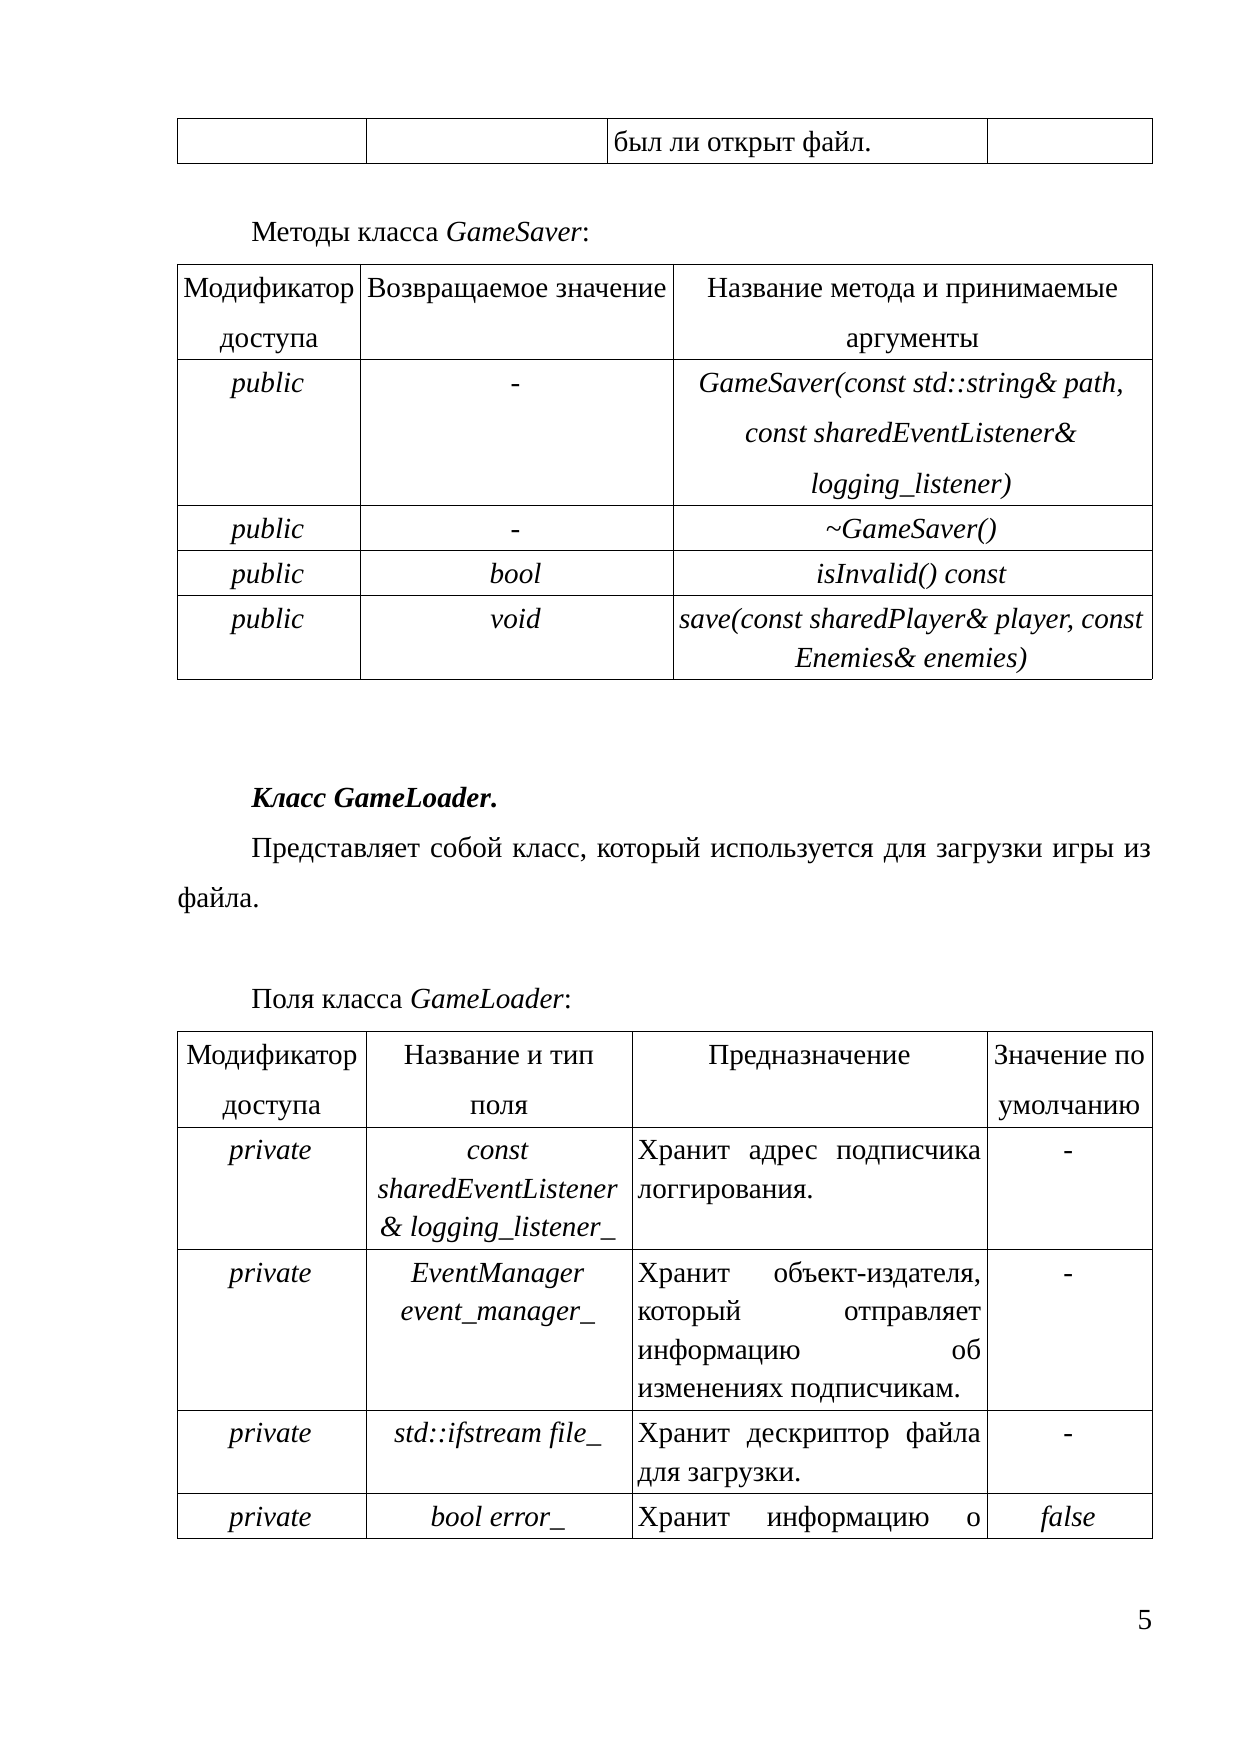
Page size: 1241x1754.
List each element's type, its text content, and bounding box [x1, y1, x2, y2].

table_cell Хранит адрес подписчика логгирования. [633, 1128, 987, 1249]
table_cell - [988, 1411, 1152, 1493]
table_header Предназначение [633, 1032, 987, 1127]
table_cell private [178, 1494, 366, 1538]
table_cell GameSaver(const std::string& path, const sharedEventListener& logging_listener) [674, 360, 1152, 505]
table_cell bool [361, 551, 673, 595]
table_cell [988, 119, 1152, 163]
table_cell Хранит дескриптор файла для загрузки. [633, 1411, 987, 1493]
table_cell false [988, 1494, 1152, 1538]
table_cell Хранит информацию о [633, 1494, 987, 1538]
table_cell public [178, 551, 360, 595]
table_cell Хранит объект-издателя, который отправляет информацию об изменениях подписчикам. [633, 1250, 987, 1409]
table_header Возвращаемое значение [361, 265, 673, 359]
table_cell isInvalid() const [674, 551, 1152, 595]
table_cell std::ifstream file_ [367, 1411, 632, 1493]
table_cell private [178, 1250, 366, 1409]
table_cell private [178, 1128, 366, 1249]
table_cell public [178, 360, 360, 505]
text Методы класса GameSaver: [177, 214, 1152, 247]
table_cell bool error_ [367, 1494, 632, 1538]
table_cell - [361, 360, 673, 505]
table_cell - [988, 1250, 1152, 1409]
table_header Название метода и принимаемые аргументы [674, 265, 1152, 359]
table_cell public [178, 596, 360, 679]
table_header Значение по умолчанию [988, 1032, 1152, 1127]
table_cell [367, 119, 607, 163]
table_cell - [988, 1128, 1152, 1249]
table_cell private [178, 1411, 366, 1493]
table_header Модификатор доступа [178, 1032, 366, 1127]
text Поля класса GameLoader: [177, 981, 1152, 1014]
text Представляет собой класс, который используется для загрузки игры из файла. [177, 830, 1152, 914]
table_cell ~GameSaver() [674, 506, 1152, 550]
table_cell был ли открыт файл. [608, 119, 987, 163]
table_cell - [361, 506, 673, 550]
table_cell [178, 119, 366, 163]
table_cell save(const sharedPlayer& player, const Enemies& enemies) [674, 596, 1152, 679]
table_header Модификатор доступа [178, 265, 360, 359]
table_cell EventManager event_manager_ [367, 1250, 632, 1409]
table_cell public [178, 506, 360, 550]
table_cell void [361, 596, 673, 679]
subtitle Класс GameLoader. [177, 780, 1152, 813]
table_header Название и тип поля [367, 1032, 632, 1127]
table_cell const sharedEventListener& logging_listener_ [367, 1128, 632, 1249]
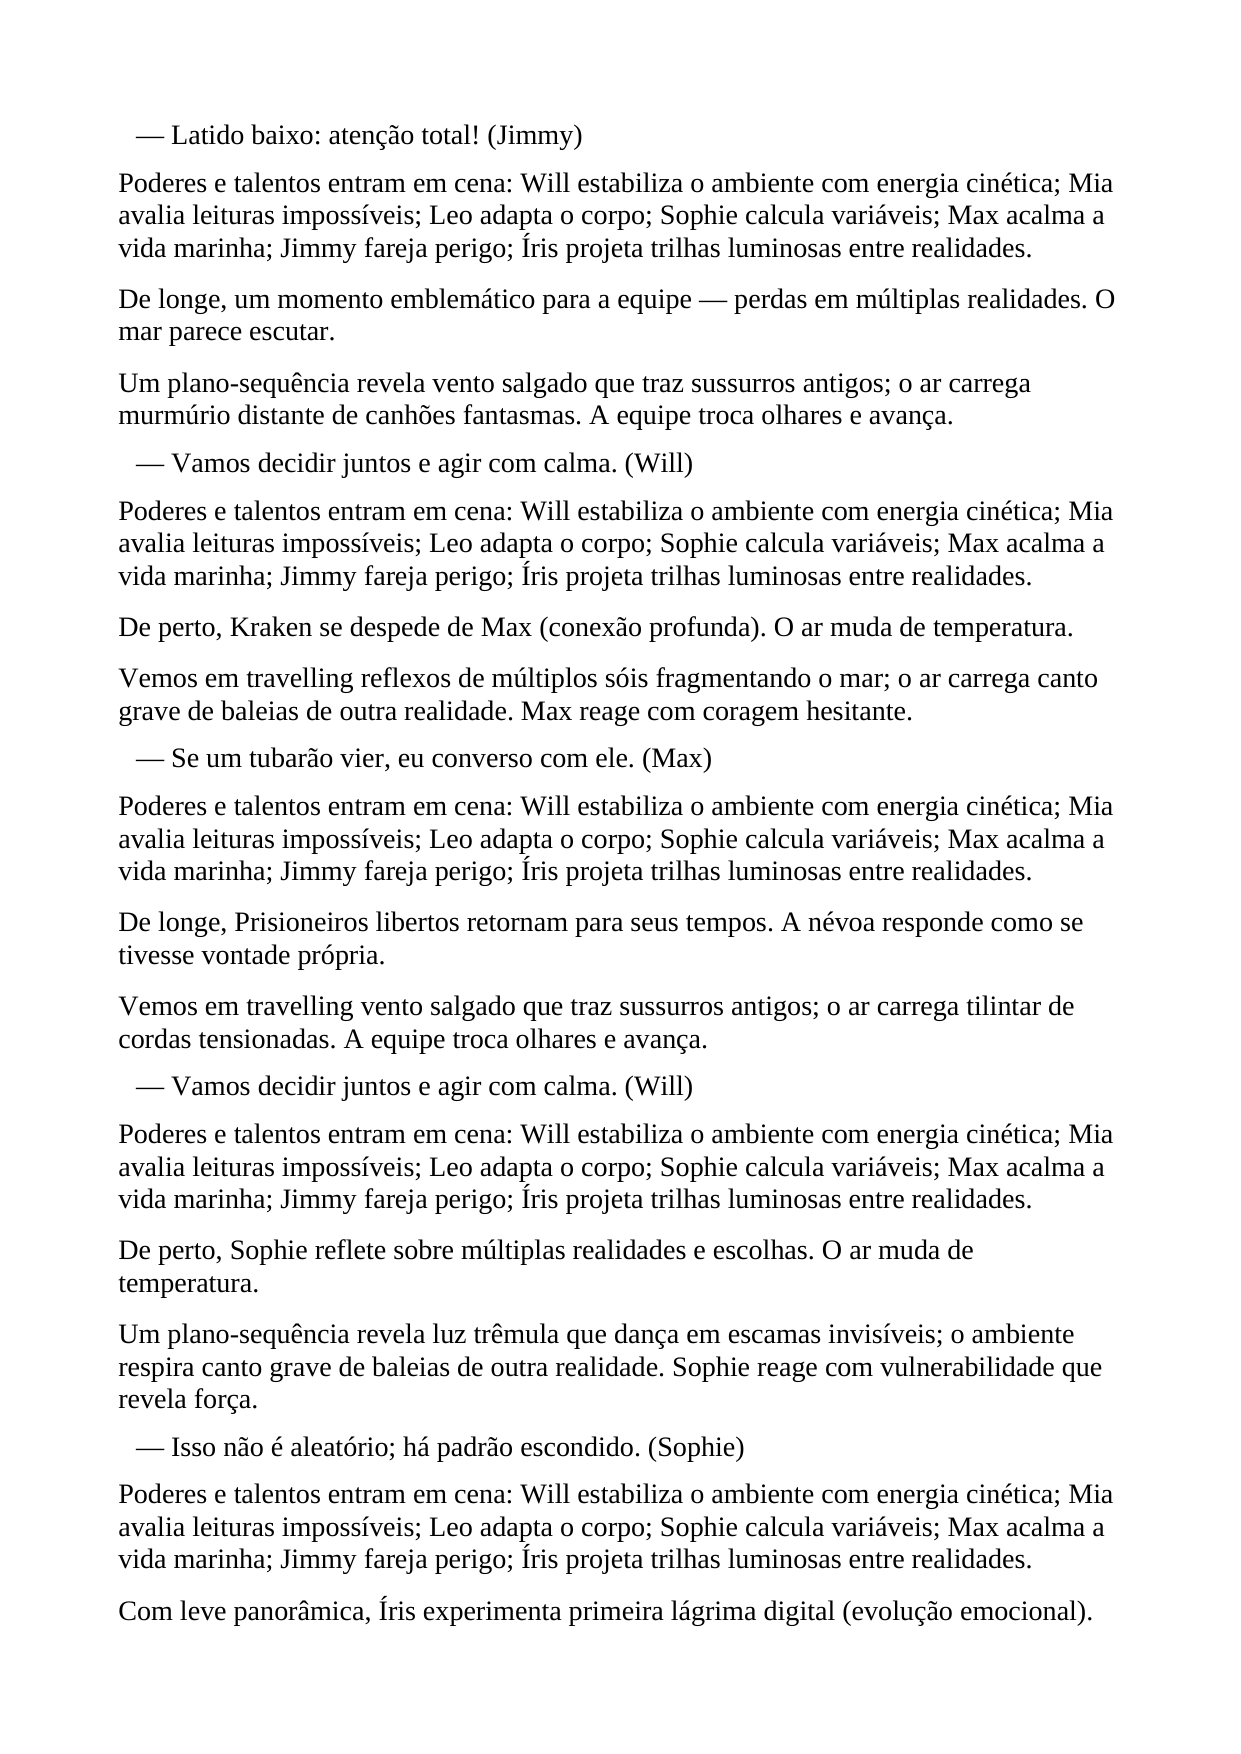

TASK INSTRUCTIONS: Please reproduce every line above word for word, leaving out the pictures.

FINISHED TASK:
Page size: 1241x1754.
List each element's type, its text content, and bounding box [x1, y1, x2, y2].

table_cell Хранит адрес подписчика логгирования. [633, 1128, 987, 1249]
table_cell - [988, 1411, 1152, 1493]
table_header Предназначение [633, 1032, 987, 1127]
table_cell private [178, 1494, 366, 1538]
table_cell GameSaver(const std::string& path, const sharedEventListener& logging_listener) [674, 360, 1152, 505]
table_cell bool [361, 551, 673, 595]
table_cell [988, 119, 1152, 163]
table_cell Хранит дескриптор файла для загрузки. [633, 1411, 987, 1493]
table_cell false [988, 1494, 1152, 1538]
table_cell Хранит информацию о [633, 1494, 987, 1538]
table_cell public [178, 551, 360, 595]
table_cell Хранит объект-издателя, который отправляет информацию об изменениях подписчикам. [633, 1250, 987, 1409]
table_header Возвращаемое значение [361, 265, 673, 359]
table_cell isInvalid() const [674, 551, 1152, 595]
table_cell std::ifstream file_ [367, 1411, 632, 1493]
table_cell private [178, 1250, 366, 1409]
table_cell private [178, 1128, 366, 1249]
table_cell public [178, 360, 360, 505]
text Методы класса GameSaver: [177, 214, 1152, 247]
table_cell bool error_ [367, 1494, 632, 1538]
table_cell - [361, 360, 673, 505]
table_cell - [988, 1250, 1152, 1409]
table_header Название метода и принимаемые аргументы [674, 265, 1152, 359]
table_cell public [178, 596, 360, 679]
table_header Значение по умолчанию [988, 1032, 1152, 1127]
table_cell [367, 119, 607, 163]
table_cell - [988, 1128, 1152, 1249]
table_cell private [178, 1411, 366, 1493]
table_header Модификатор доступа [178, 1032, 366, 1127]
text Поля класса GameLoader: [177, 981, 1152, 1014]
text Представляет собой класс, который используется для загрузки игры из файла. [177, 830, 1152, 914]
table_cell ~GameSaver() [674, 506, 1152, 550]
table_cell был ли открыт файл. [608, 119, 987, 163]
table_cell - [361, 506, 673, 550]
table_cell [178, 119, 366, 163]
table_cell save(const sharedPlayer& player, const Enemies& enemies) [674, 596, 1152, 679]
table_header Модификатор доступа [178, 265, 360, 359]
table_cell EventManager event_manager_ [367, 1250, 632, 1409]
table_cell public [178, 506, 360, 550]
table_cell void [361, 596, 673, 679]
subtitle Класс GameLoader. [177, 780, 1152, 813]
table_header Название и тип поля [367, 1032, 632, 1127]
table_cell const sharedEventListener& logging_listener_ [367, 1128, 632, 1249]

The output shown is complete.